┌──
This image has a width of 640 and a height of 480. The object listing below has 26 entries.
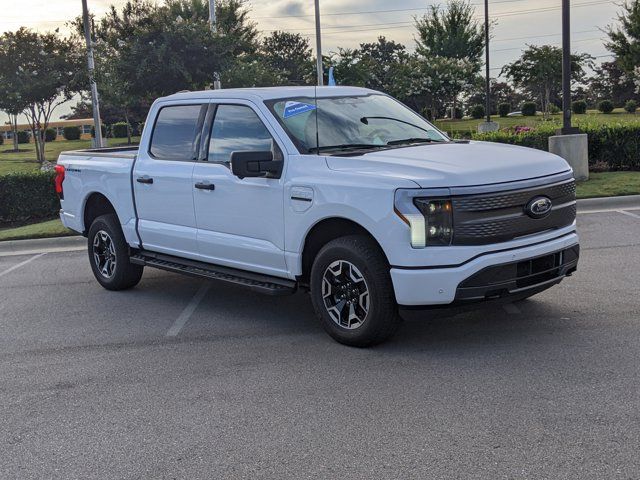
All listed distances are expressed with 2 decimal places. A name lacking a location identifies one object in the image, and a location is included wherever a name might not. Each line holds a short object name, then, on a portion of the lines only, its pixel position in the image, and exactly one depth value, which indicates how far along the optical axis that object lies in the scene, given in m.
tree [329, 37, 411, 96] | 46.69
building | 59.28
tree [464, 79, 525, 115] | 69.12
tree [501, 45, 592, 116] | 48.41
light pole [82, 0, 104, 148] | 27.58
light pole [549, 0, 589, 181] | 13.98
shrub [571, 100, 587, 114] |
└──
TASK REQUIREMENTS - Your answer must be an exact copy of the listing, minus its pictures.

OUTPUT -
This image has a width of 640 and a height of 480. The object listing below has 26 entries.
All listed distances are expressed with 2 decimal places. A name lacking a location identifies one object in the image, and a location is included wherever a name might not. Each line holds a short object name, then, on a portion of the lines only, its pixel position in the image, and exactly one depth value, which indicates how far along the optical axis that object lies in the scene, given in m.
tree [329, 37, 411, 96] | 46.69
building | 59.28
tree [464, 79, 525, 115] | 69.12
tree [501, 45, 592, 116] | 48.41
light pole [82, 0, 104, 148] | 27.58
light pole [549, 0, 589, 181] | 13.98
shrub [571, 100, 587, 114] |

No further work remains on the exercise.